There are many people who use OnlineCommunity and VirtualCommunity as synonyms. Even if someone should be able to construct a difference, most people won't understand. I think it depends on how much hype you want to add to the facts. OnlineCommunity is down to the earth. VirtualCommunity is hype. Sometimes even CyberCommunity? and HyperCommunity? are used. -- HelmutLeitner
I merely asked if there was a distinction. Although I think that VirtualCommunity is a superset of OnlineCommunity. Online implies electronics, whereas virtual merely implies anything not real. I also think that CraigsList is not an OnlineCommunity, even if it is only accessible online, because it is really an arm of a RealWorld community. I also agree with Helmut that the distinction is incredibly confusing, but that doesn't mean it isn't interesting. -- SunirShah
"Online implies electronics, whereas virtual merely implies anything not real."
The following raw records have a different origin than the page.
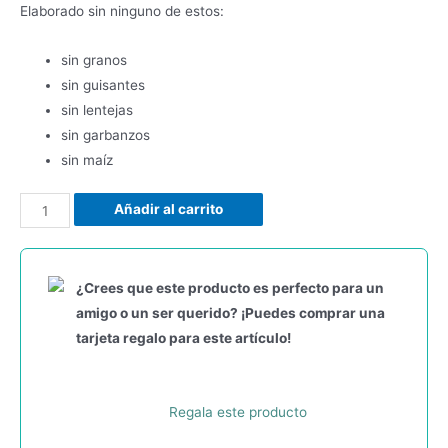
Elaborado sin ninguno de estos:
sin granos
sin guisantes
sin lentejas
sin garbanzos
sin maíz
Añadir al carrito
¿Crees que este producto es perfecto para un
amigo o un ser querido? ¡Puedes comprar una
tarjeta regalo para este artículo!
Regala este producto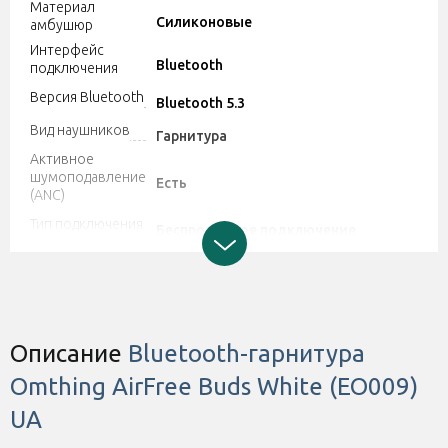
Материал
Силиконовые
амбушюр
Интерфейс
Bluetooth
подключения
Версия Bluetooth
Bluetooth 5.3
Вид наушников
Гарнитура
Активное
шумоподавление
Есть
(ANC)
Тип подключения
Беспроводное подключение
Тип управления
Сенсорное
Страна
Китай
производитель
Степень защиты
IPX4
Описание
Bluetooth-гарнитура
Габариты и вес
4 г
Omthing AirFree Buds White (EO009)
Гарантия
12 месяцев от производителя
UA
Цвет
Белый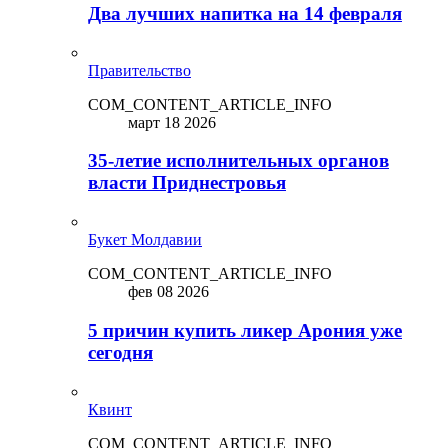
Два лучших напитка на 14 февраля
Правительство
COM_CONTENT_ARTICLE_INFO
март 18 2026
35-летие исполнительных органов
власти Приднестровья
Букет Молдавии
COM_CONTENT_ARTICLE_INFO
фев 08 2026
5 причин купить ликep Арония уже
сегодня
Квинт
COM_CONTENT_ARTICLE_INFO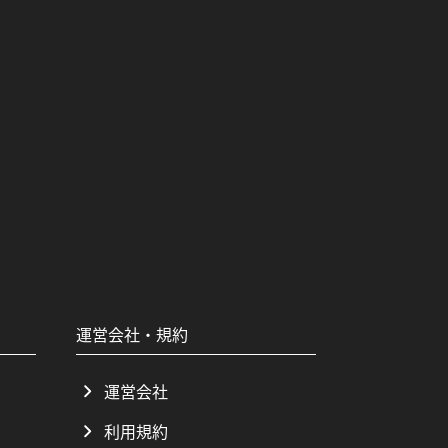
運営会社・規約
運営会社
利用規約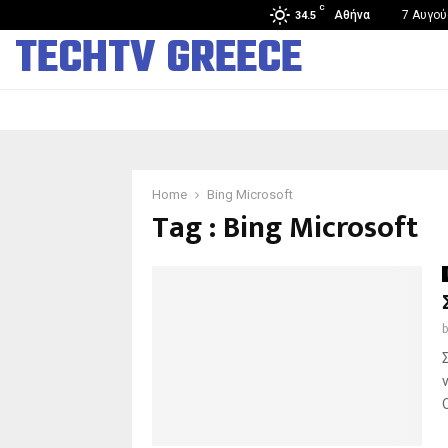
C
Άνοιξε στην Κίνα το πρώτο κατάστημα ανθρωποειδών…
Αθήνα
7 Αυγού
34.5
TECHTV GREECE
Home
Bing Microsoft
Tag : Bing Microsoft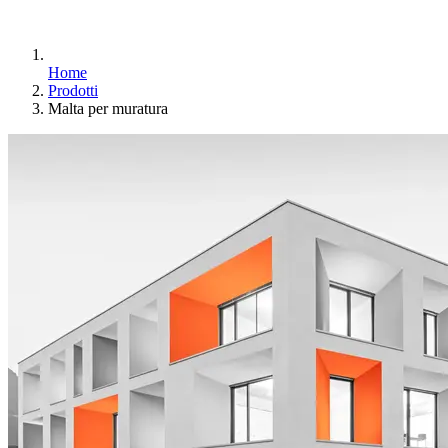
Home
Prodotti
Malta per muratura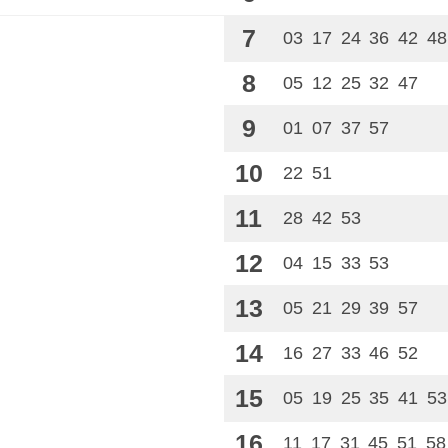
7
03
17
24
36
42
48
8
05
12
25
32
47
9
01
07
37
57
10
22
51
11
28
42
53
12
04
15
33
53
13
05
21
29
39
57
14
16
27
33
46
52
15
05
19
25
35
41
53
16
11
17
31
45
51
58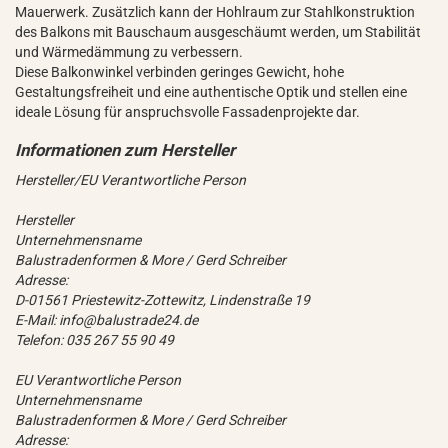
Mauerwerk. Zusätzlich kann der Hohlraum zur Stahlkonstruktion
des Balkons mit Bauschaum ausgeschäumt werden, um Stabilität
und Wärmedämmung zu verbessern.
Diese Balkonwinkel verbinden geringes Gewicht, hohe
Gestaltungsfreiheit und eine authentische Optik und stellen eine
ideale Lösung für anspruchsvolle Fassadenprojekte dar.
Hersteller/EU Verantwortliche Person
Hersteller
Unternehmensname
Balustradenformen & More / Gerd Schreiber
Adresse:
D-01561 Priestewitz-Zottewitz, Lindenstraße 19
E-Mail: info@balustrade24.de
Telefon: 035 267 55 90 49
EU Verantwortliche Person
Unternehmensname
Balustradenformen & More / Gerd Schreiber
Adresse: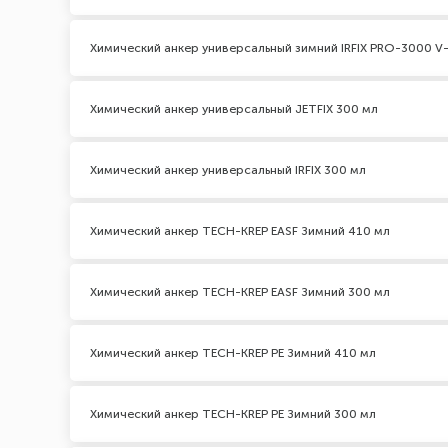
Химический анкер универсальный зимний IRFIX PRO-3000 V-
Химический анкер универсальный JETFIX 300 мл
Химический анкер универсальный IRFIX 300 мл
Химический анкер TECH-KREP EASF Зимний 410 мл
Химический анкер TECH-KREP EASF Зимний 300 мл
Химический анкер TECH-KREP PE Зимний 410 мл
Химический анкер TECH-KREP PE Зимний 300 мл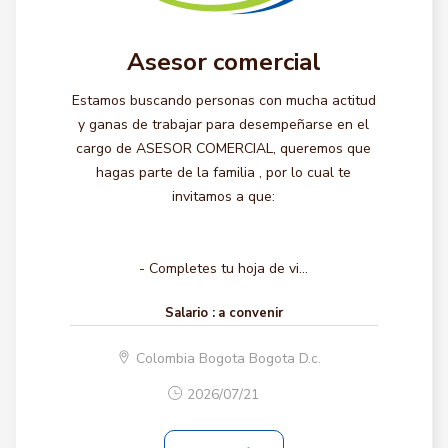
Asesor comercial
Estamos buscando personas con mucha actitud
y ganas de trabajar para desempeñarse en el
cargo de ASESOR COMERCIAL, queremos que
hagas parte de la familia , por lo cual te
invitamos a que:
- Completes tu hoja de vi...
Salario :
a convenir
Colombia Bogota Bogota D.c.
2026/07/21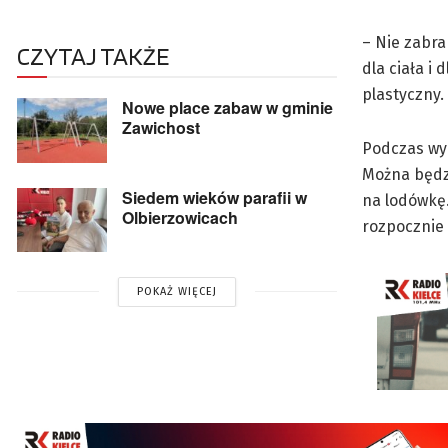
– Nie zabra
CZYTAJ TAKŻE
dla ciała i
plastyczny.
Nowe place zabaw w gminie
Zawichost
Podczas wyd
Można będz
Siedem wieków parafii w
na lodówkę.
Olbierzowicach
rozpocznie 
POKAŻ WIĘCEJ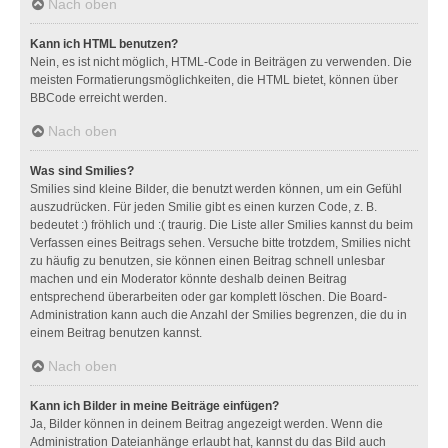
Nach oben
Kann ich HTML benutzen?
Nein, es ist nicht möglich, HTML-Code in Beiträgen zu verwenden. Die
meisten Formatierungsmöglichkeiten, die HTML bietet, können über
BBCode erreicht werden.
Nach oben
Was sind Smilies?
Smilies sind kleine Bilder, die benutzt werden können, um ein Gefühl
auszudrücken. Für jeden Smilie gibt es einen kurzen Code, z. B.
bedeutet :) fröhlich und :( traurig. Die Liste aller Smilies kannst du beim
Verfassen eines Beitrags sehen. Versuche bitte trotzdem, Smilies nicht
zu häufig zu benutzen, sie können einen Beitrag schnell unlesbar
machen und ein Moderator könnte deshalb deinen Beitrag
entsprechend überarbeiten oder gar komplett löschen. Die Board-
Administration kann auch die Anzahl der Smilies begrenzen, die du in
einem Beitrag benutzen kannst.
Nach oben
Kann ich Bilder in meine Beiträge einfügen?
Ja, Bilder können in deinem Beitrag angezeigt werden. Wenn die
Administration Dateianhänge erlaubt hat, kannst du das Bild auch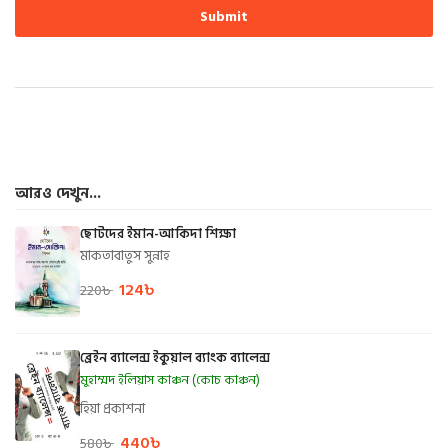
আরও দেখুন...
ছোটদের ইমান-আকিদা শিক্ষা
মাকতাবাতুস সুন্নাহ
124
৳
220
৳
ব্রেইন ব্যালেন্স ইকুয়াল ব্যাংক ব্যালেন্স
মুহাম্মদ ইলিয়াস কাঞ্চন (কোচ কাঞ্চন)
হিয়া প্রকাশনা
440
৳
580
৳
I'd like to do away with the definition of 'virtual' as 'not real', because something potential (i.e. not real), by definition, can't cause anything real. Obviously virtual communities do bring about real effects. I do agree VirtualCommunity is a superset of OnlineCommunity, so I offer the following definition:
There is no such thing as VirtualCommunity, because there is no BodilyRisk?. --anon
Which is saying, I guess, that if there is no BodilyRisk?, there there's no "real" community. I find this sort of attempt to seize a sort of moral highground and bless certain communities as "real" and others as "fake" pretty annoying, myself. But whatever turns you on. From my point of view, there are interesting differences between communities that have different degrees of BodilyRisk? (including none); it's more interesting to think about those differences than to argue about whether a "real" vs. "fake" line should be drawn somewhere. -- DavidChess
The BodilyRisk? criteria is central to one point of view of what constitutes a community. This view does not consider Wikipedia a community because, to paraphrase, there is no shared threat. This is instructive, in part for its own sake, but to a greater degree for understanding the rationale of outliers who disregard community norms in virtual communities. It is true that, throughout history, the strongest communities are those that have formed in response to a shared threat, whether real or imagined; physical, economic, or ideological. Examples are so abundant I shall not cite any.
Whether a community can form in absence of a shared threat is another question and may boil down to a matter of definitions. It is clear that there are communities with strong bonds where a shared threat existed at one time but is no longer present -- this can be seen in any small rural town the world over. But can true communities exist when no shared threat exists ab inito? Is a shared goal, if powerful enough, a sufficient substitute? In MeatSpace, some of the best examples are fraternal organizations -- the Benevolent & Protective Order of Elk (www.elks.org) for one (no, I'm not a member), college fraternities for another. Labor unions are an example where a shared threat exists, though in most cases it is economic rather than physical. In all these cases ties can run deep. Traditional definitions of community are geographic---a community is a loose term for towns, cities, villages, and the like.
Regarding the distinction between "online" and "virtual" -- I see this mainly as a pointless semantic debate, as the terms are similar. However, it bears mention that the "virtual community" predates the Internet by a considerable time. For example, the 'zine era beginning roughly at the end of World War II fostered groups with community-like elements based on shared values, interests, and experiences. Amateur radio, with its popularity dating to roughly the same time, did the same, using a form of electronic communications we might now consider primitive. And there have been various topical groups in constant written communications, working through newsletters and so forth. Some of the non-mainstream religious groups fit this model to this day.
--anon
There are lots of communities in the world, and they use different sorts of media and technology and methods to communicate. Some of them make more use of electronic, of distant, of anonymous or pseudonymous, of computer-mediated, methods, and some of them make less use of those methods. It's plausible to use "online community" or "virtual community" to refer to a (fuzzy) set of communities that use that sort of method to a large degree. It's probably less useful to try to draw a hard (non-fuzzy) line, and try to break the set of communities up into those that are "really" virtual or "really" online, and those that aren't.
Identify the community or communities that you're interested in talking about, then look and at talk about the interesting things about them (the methods they use to communicate, the written and unwritten rules, the changes over time, whatever). Don't spend too much time worrying about the labels...
The notion of OnlineCommunity or VirtualCommunity are artifacts of an early stage of the use of computer networks for communication. Cyberspace was seen as a new frontier that allowed "netizens" to escape the boundaries of physical communities (references to JohnPerryBarlow, Turkle, Rheingold probably). This view is a reflection of an early stage of network communication, in which the network is perceived as "technology" and a "frontier", drawing on the techno-messianic myth in Western culture. As network communication becomes integrated into culture, there is an evolving set of cultural norms for integrating communication online and communication in person. Online communication will influence social patterns just as the telephone did, and will be as fully integrated into social patterns. There is no such thing as a VirtualCommunity, only real communities with people who meet more and less frequently in person.